Sir Clement Everitt (22 December 1873 – February 1934) was a lawyer and member of the Legislative Council of the Straits Settlements. Everitt arrived in Singapore in 1905, where he remained for 22 years before retiring in November 1927.

==Early life==
Everitt was born in Wells, Norfolk, on 22 December 1873. He attended Malvern College. He passed his solicitors' final examination with honours in January 1898.

==Career==
He arrived in Singapore in 1905 and joined the legal firm of Sisson and Delay as an assistant. In the same year, he was admitted to the Bar of the Straits Settlements. Following the retirement of James Arthur Delay in 1909, he became a partner of the firm. As a lawyer, he defended Syed Mohamed bin Agil, who was accused of murdering a member of the Alsagoff family. He was a member of the Singapore Bar Committee, and served as the committee's chairman for several years.

In April 1922, he was appointed an unofficial member of the Legislative Council of the Straits Settlements. In 1925, he was temporarily appointed an acting unofficial member of the Executive Council of the Straits Settlements, replacing Maurice John Upcott. Upon Upcott's death in August, he was confirmed in his office.
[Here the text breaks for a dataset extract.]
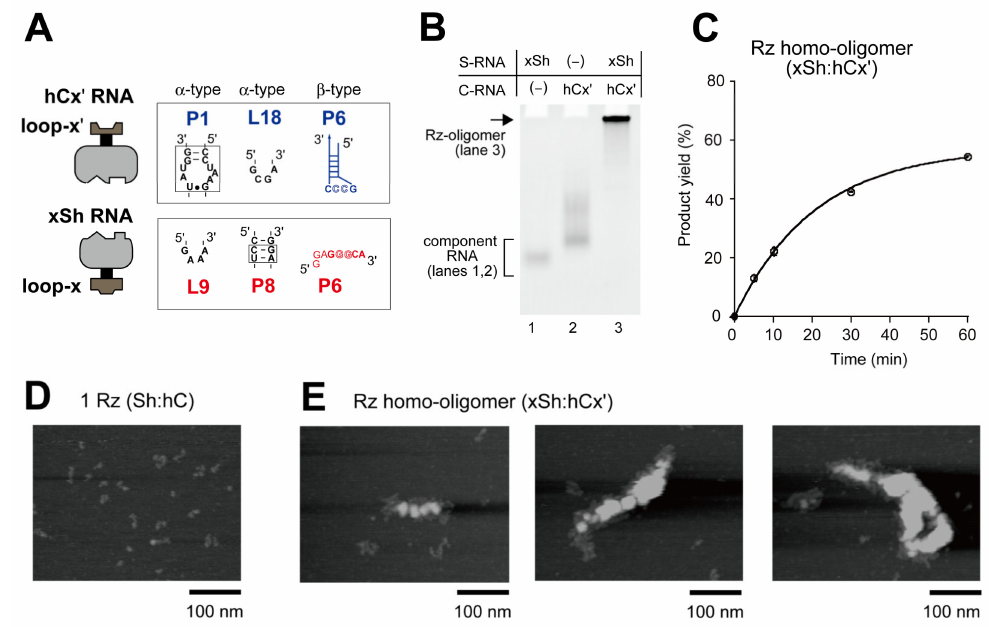
Figure 5. Formation of a ribozyme homo-oligomer. ( A ) Tertiary interactions responsible for the assembly of S-domain and C-domain in a bimolecular ribozyme with the x:x (cid:48) KL motif. ( B ) EMSA of the ribozyme homo-oligomer in the presence of 20 mM Mg 2+ . The concentration of each RNA component was 1.0 µ M. ( C ) Cleavage of pre-tRNA by the ribozyme homo-oligomer in the presence of 20 mM Mg 2+ . The concentration of each RNA component was 1.0 µ M. Some of the error bars are shorter than the size of open circle symbols. ( D , E ) AFM imaging of the bimolecular ribozyme ( D ) and the ribozyme homo-oligomers ( E ) in the presence of 20 mM Mg 2+ . The concentration of each RNA component was 1.0 µ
At the time of his retirement, he was the first and only person to have simultaneously served as an unofficial member of both councils.

He served as the legal advisor to both the Imperial Merchant Service Guild and the Straits Settlements Merchant Service Guild. He was a member of the Statute Law Revision Committee, which was largely responsible for the revision of the laws of the colony in 1920. He was also a director on the boards of several public companies. He commanded the Veteran Company of the Singapore Volunteer Corps in World War I. For his service in the war, he was personally thanked by the governor of the Straits Settlements. He served as a Visitor to the Lunatic Asylum for around fifteen years. He also advocated for the construction of a mental hospital, which, at the time of his retirement, was in the process of being constructed. He was a member and one-time president of the Singapore branch of the Straits Settlements Association. He received a knighthood in 1928.
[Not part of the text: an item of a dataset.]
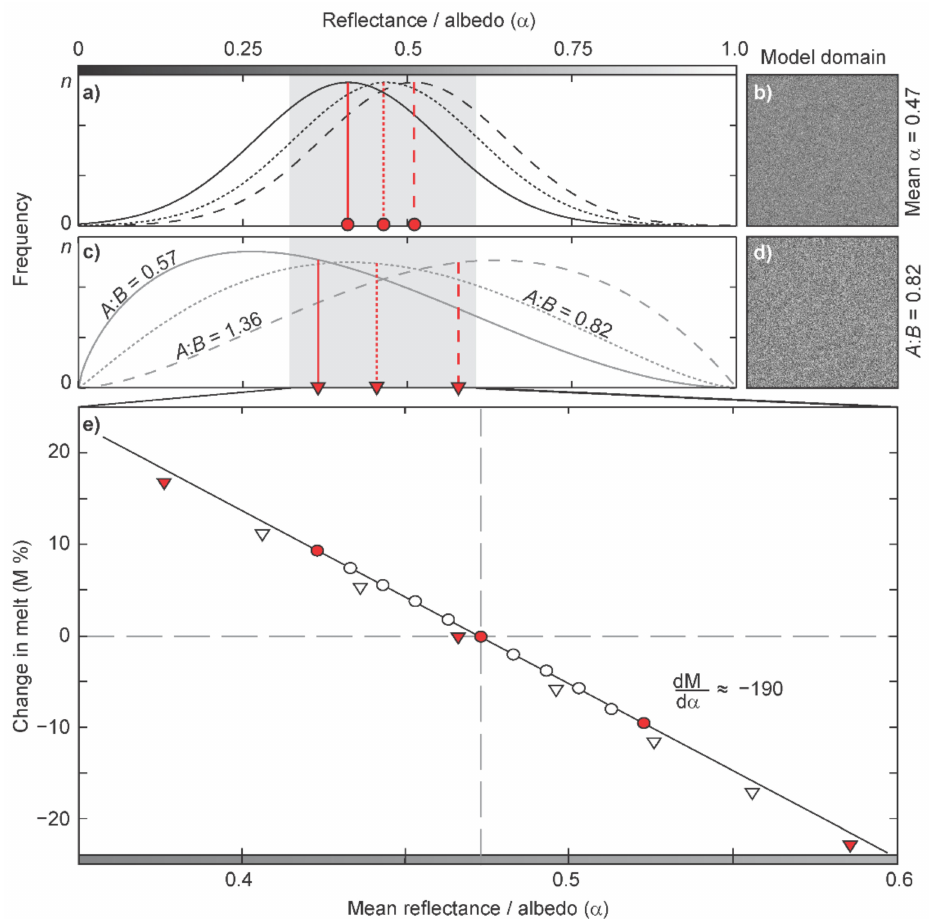
Figure 4. Simplified schematic of the reflectance scenarios used to test the sensitivity of melt prediction to high-resolution reflectance variability with ( a ) examples of the normal distributions and ( b ) associated spatial plot of the 600 × 600 model domain input scenario (mean α = 0.468, σ = 0.14), and ( c ) examples of the beta distributions and ( d ) a plot of the albedo input for A : B = 0.82. In ( a , c ), distributions with the lowest and highest mean α are shown with solid and dashed vertical lines, respectively; in ( b , d ), albedo is in greyscale, from black ( α = 0) to white ( α = 1). ( e ) Illustrates the linear increase in melt following reduction in mean surface reflectance for the normal distribution (circles) and for the beta distributions (triangles) focused on the window 0.35 < α < 0.6. The filled circles and triangles in ( e ) represent the reflectance distributions and associated means shown in ( a , c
==Personal life and death==
Everitt married Elsie May Coxeter in July 1912, and together they had a son. Everitt was a hockey, soccer, tennis and golf player. He was a member of the Singapore Golf Club and the president of the Singapore St. George's Society. He was also an amateur actor. In 1906, he became a founding member of the Singapore Amateur Dramatic Committee. In the same year, he made his debut in the first play staged by the committee, Dream Faces, a one-act comedy. Everitt retired in 1927, and left Singapore on the Macedonia on 18 November.

Everitt died in February 1934. Everitt Road was named after him.